• [Extract to read]:
Bouncing off of this, Wendy Rickman, the division administrator for Adult, Child, and Family Services for the Human Services Department, visualized the economic struggles she saw clients face.

“From my perspective, there are a bunch of people swimming uphill,” she said. The majority of her clients are working at least one job, she said, and even with their jobs, they qualify for benefits.

Human Services can provide programs such as food assistance and childcare assistance for those who qualify.

Hightshoe addressed what she called misconceptions about subsidized housing, which is housing subsidized to be more affordable for those in need.

“About 60 percent of the people on these vouchers are elderly and disabled,” she said. “If they aren’t elderly or disabled, they’re working. And we need these people like cashiers and retail clerks.”

The panel also touched on the stigma of increased crime that comes with new affordable housing, addressing the discomfort people have with new affordable housing building projects.

“Subsidized houses do not cause crime,” Hightshoe said. “We see a lot of subsidized housing and we don’t see crime.”

She said there’s a lot of evidence if you put someone, like a child, in permanent housing before age 13, they are less likely to commit crimes, need less special-education services, and have a higher income throughout their lifetimes.

“There’s not one kid I’ve met that hasn’t had a fire that we can either nurture or put out,” Rickman said.

• [Data shown]:
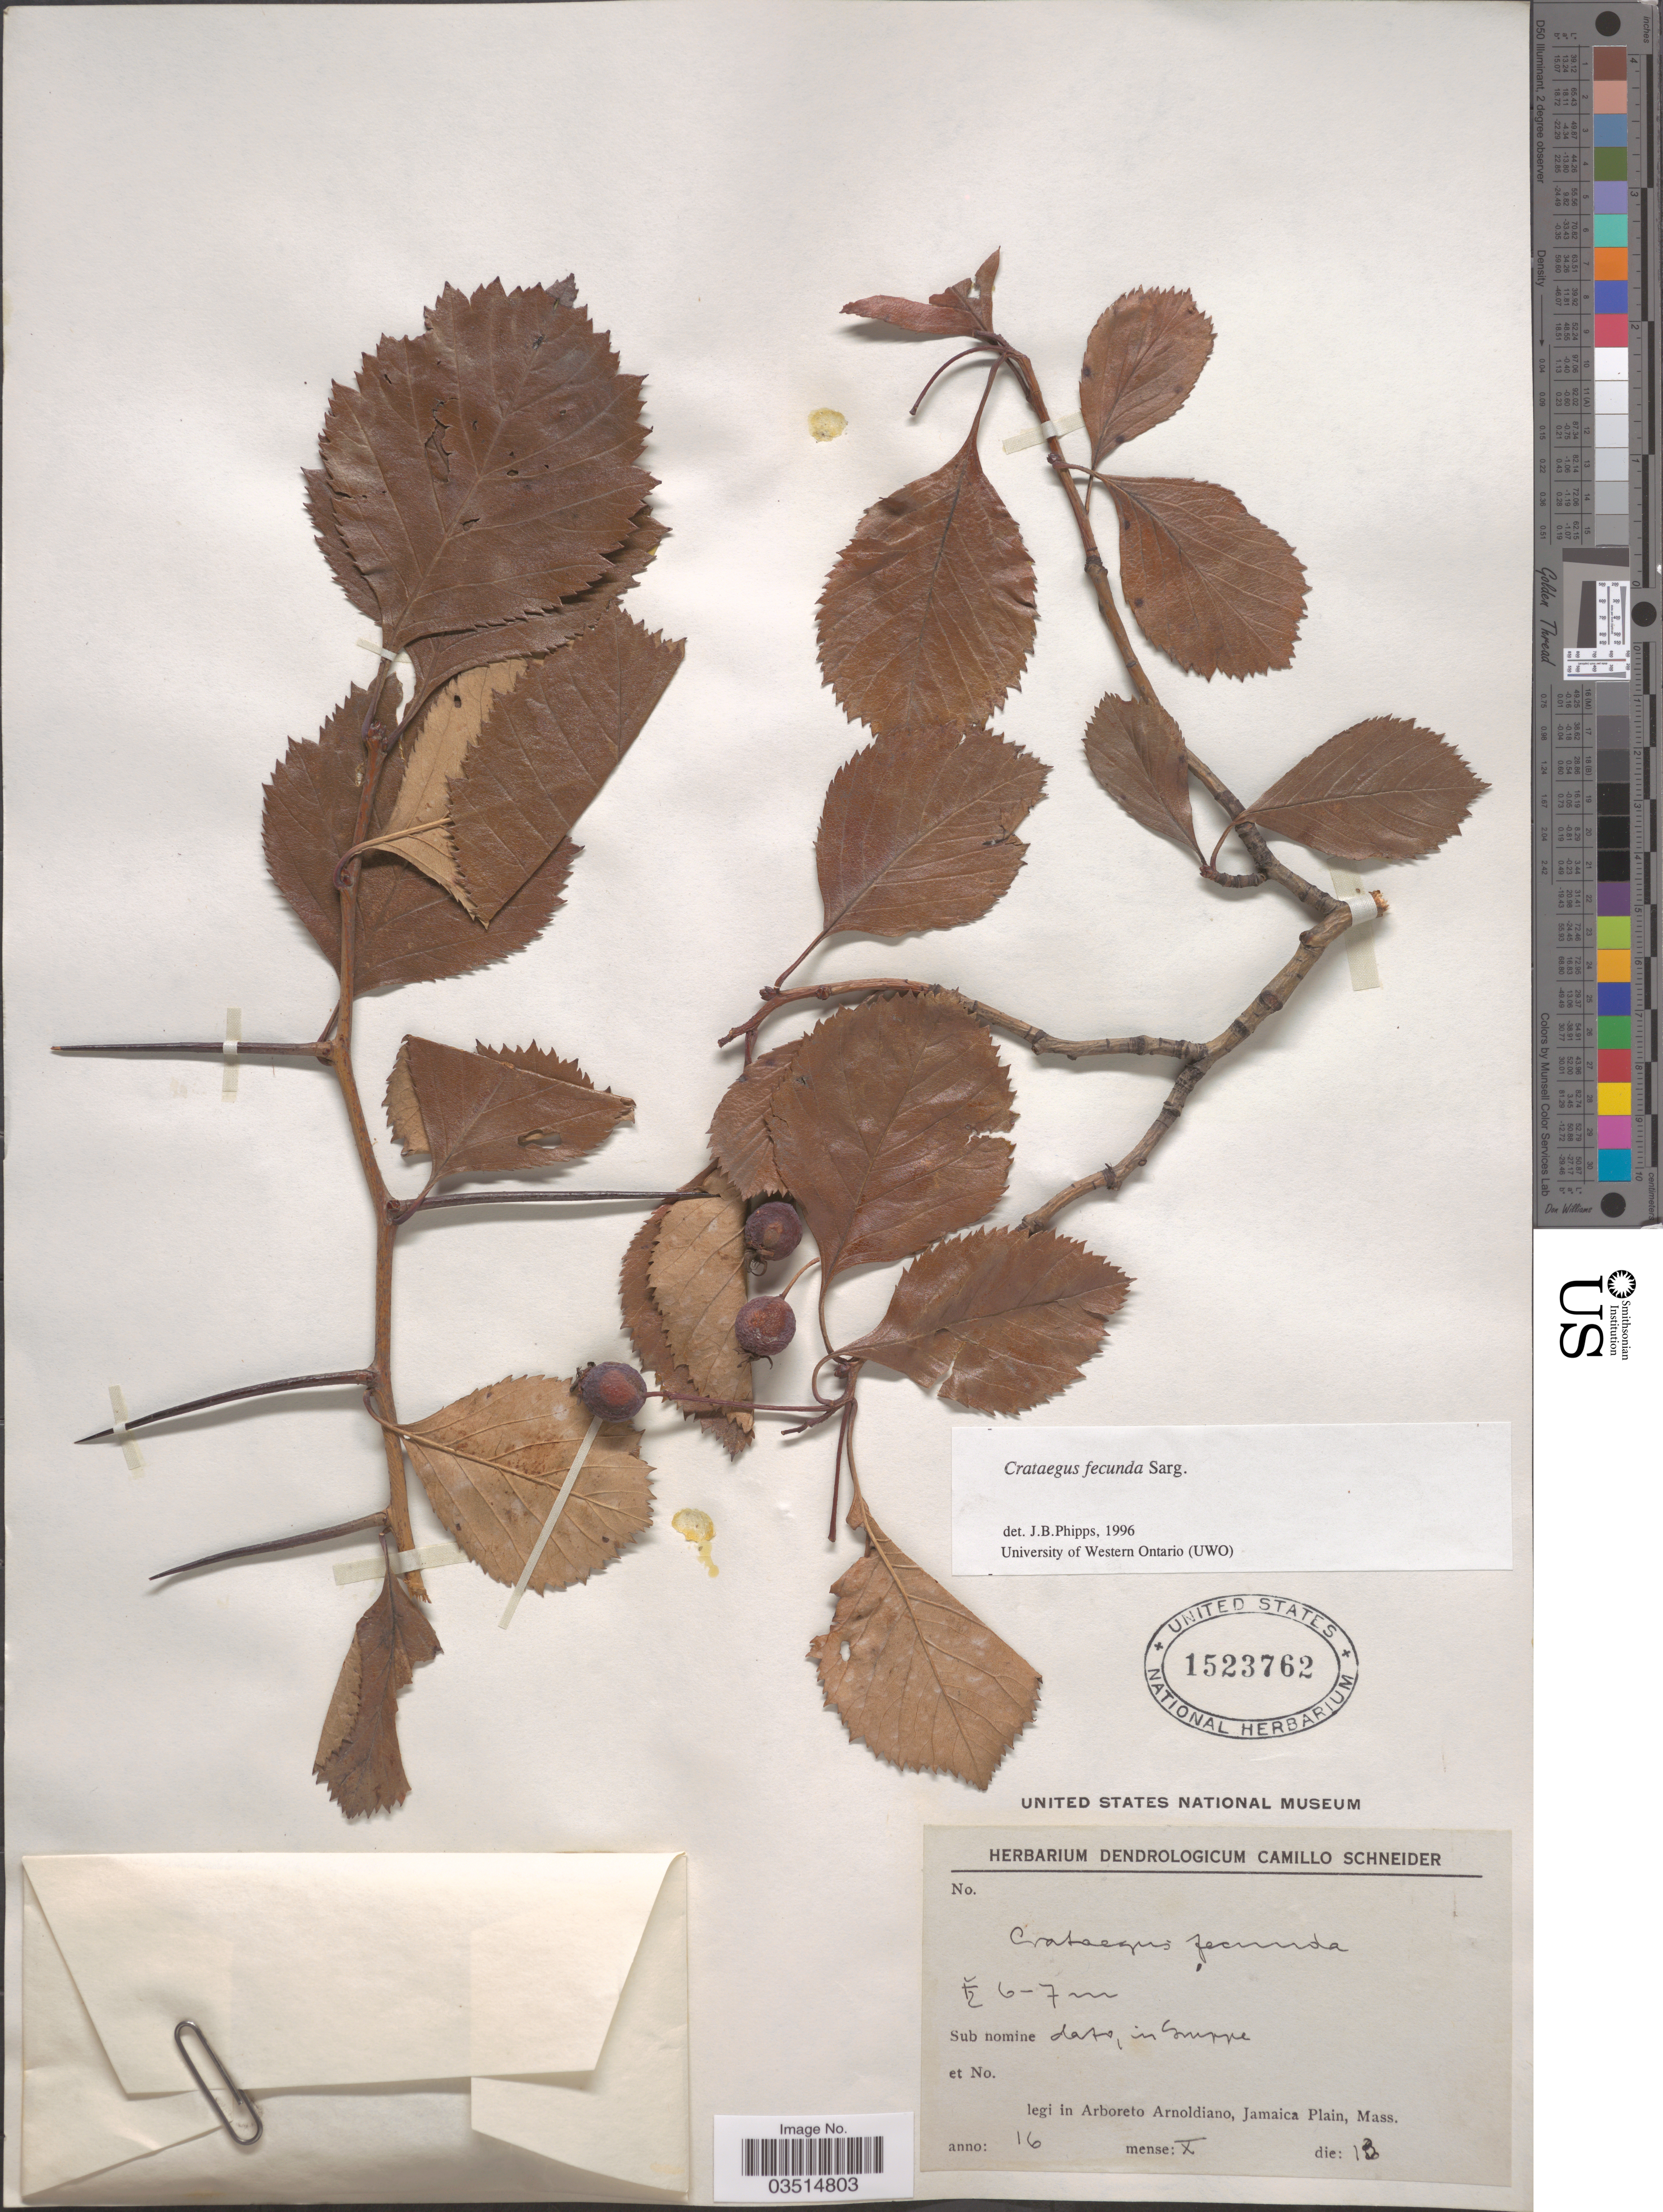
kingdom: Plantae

--

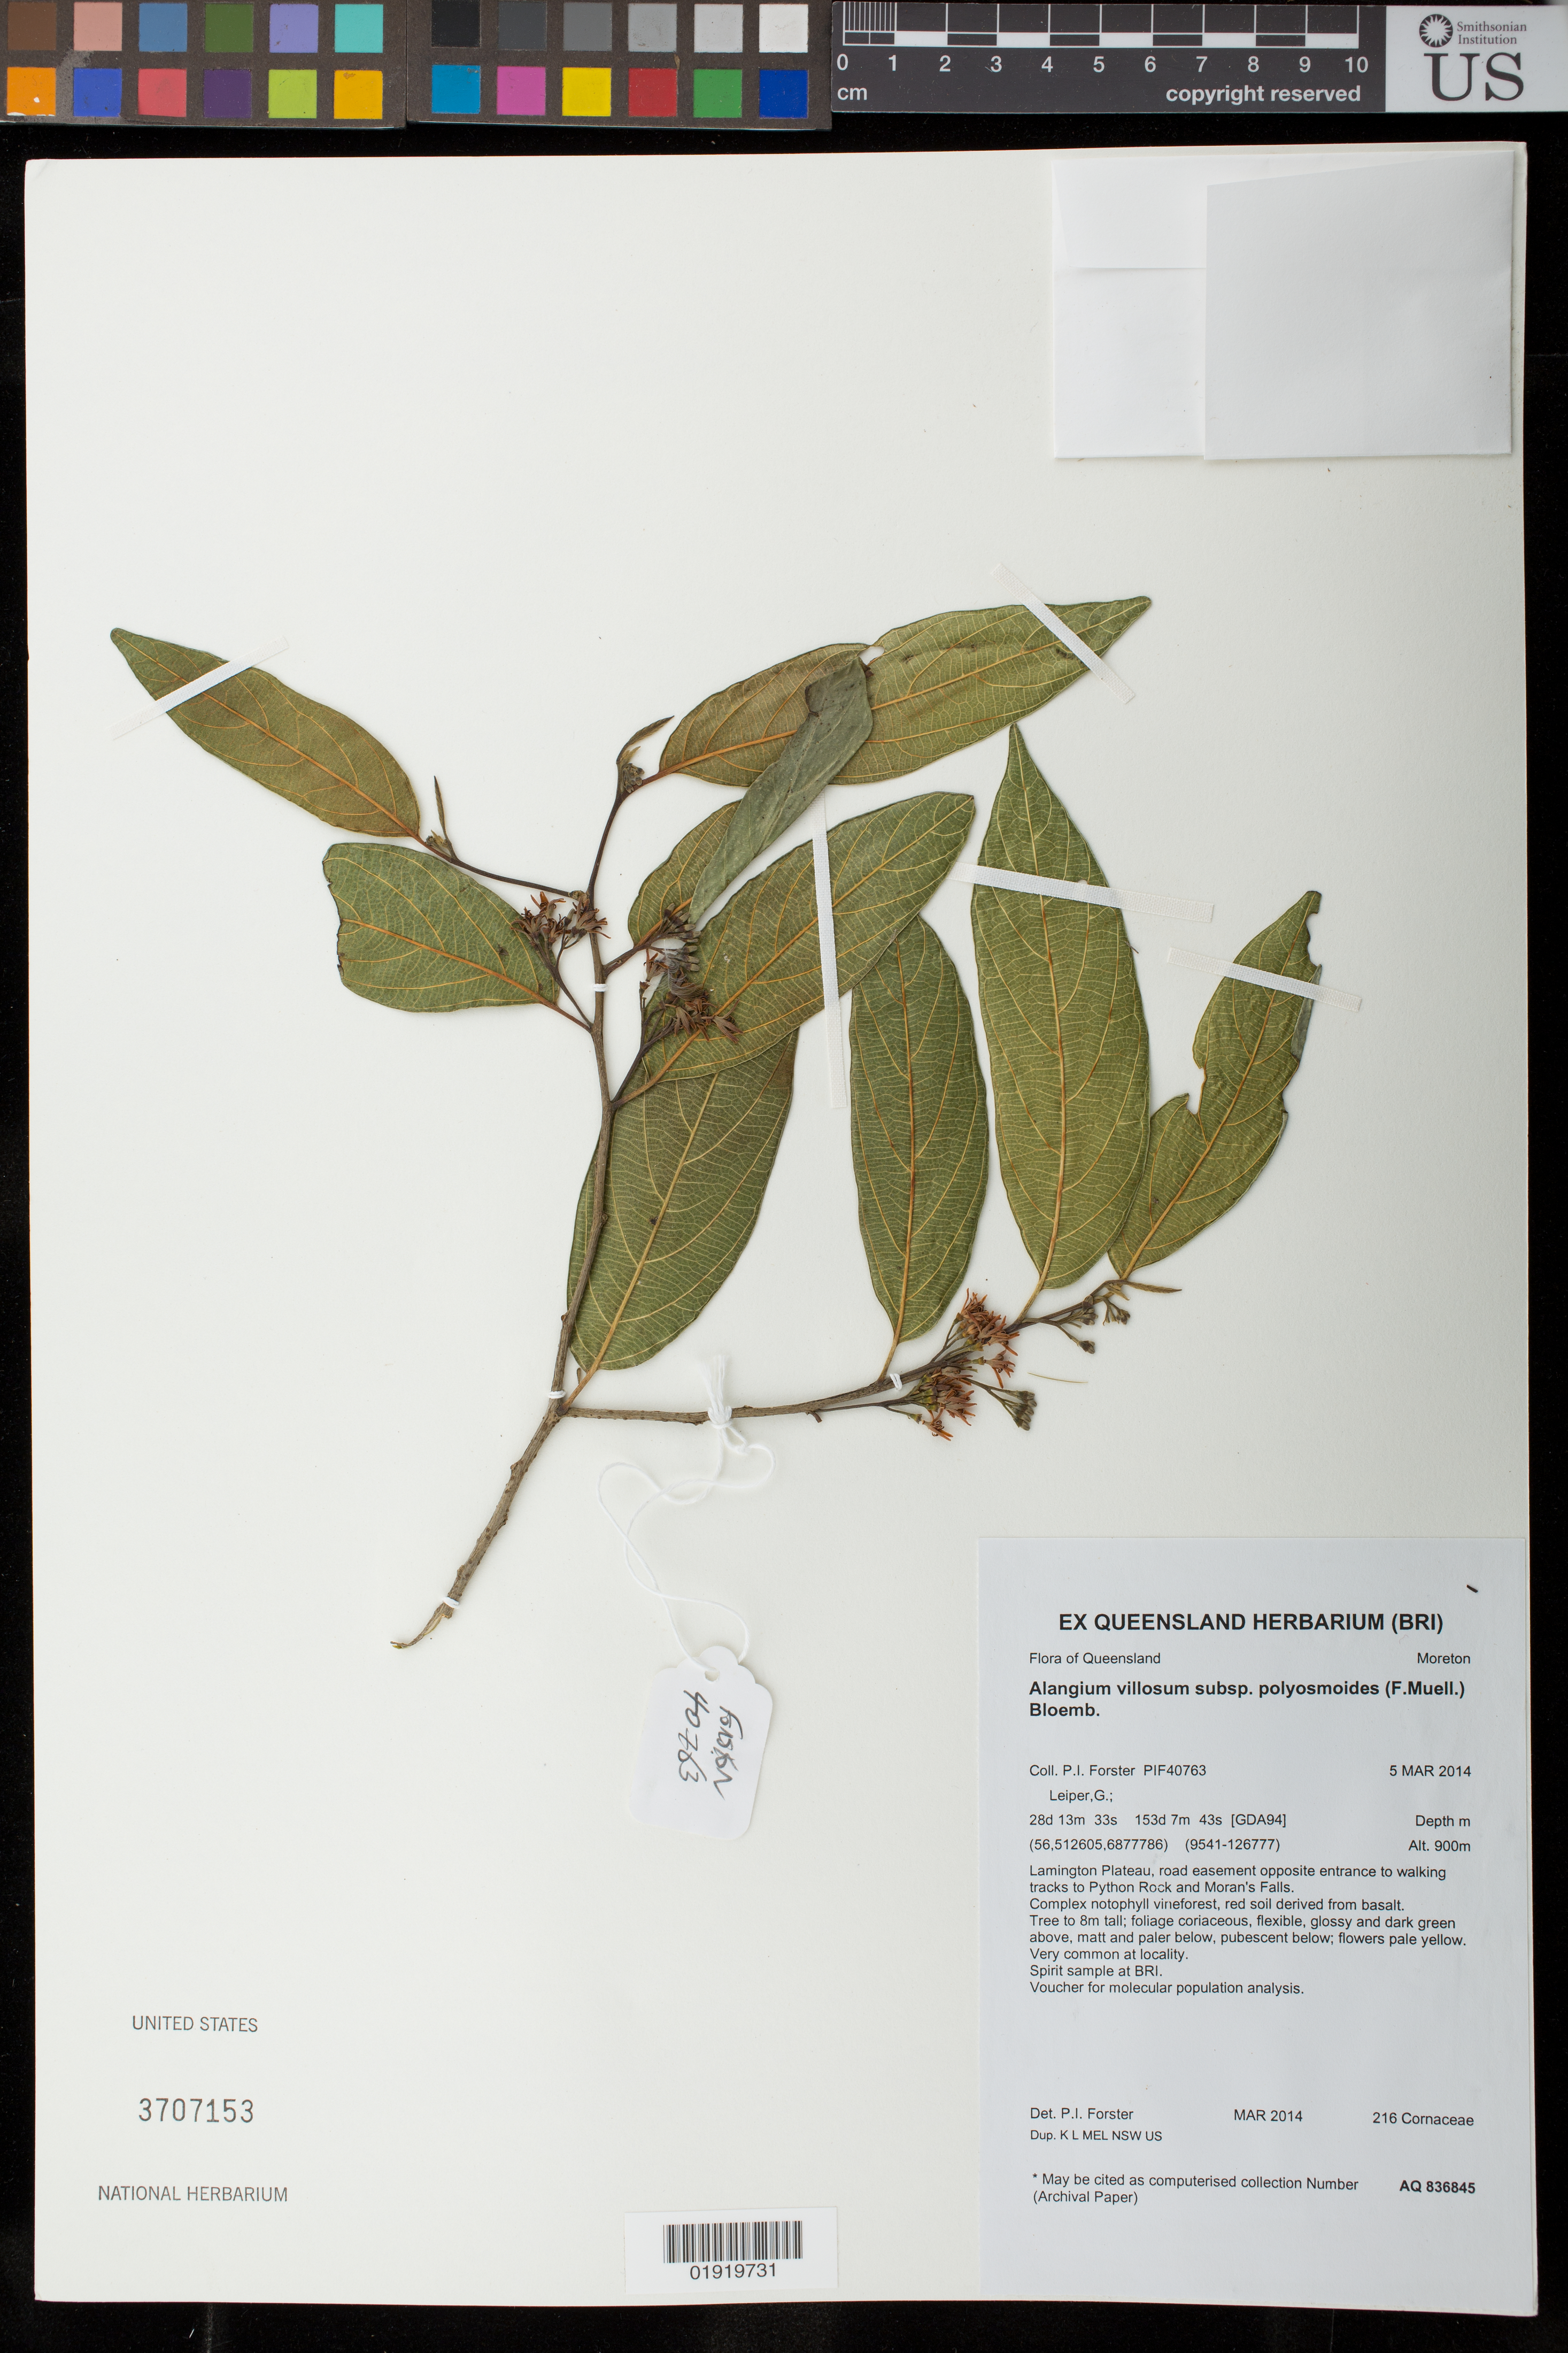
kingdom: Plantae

• [Written tasks]:
1. In the excerpt on affordable housing, rewrite the paragraph beginning "From my perspective" in a single shorter sentence that keeps its main facts.
2. According to the affordable housing excerpt, what benefits come from placing a child in permanent housing before age 13? List all of them.

• [Task solutions]:
1. Rickman described many people as "swimming uphill," noting that most of her clients hold at least one job yet still qualify for benefits.

2.
- Being less likely to commit crimes
- Needing fewer special-education services
- Having a higher income over a lifetime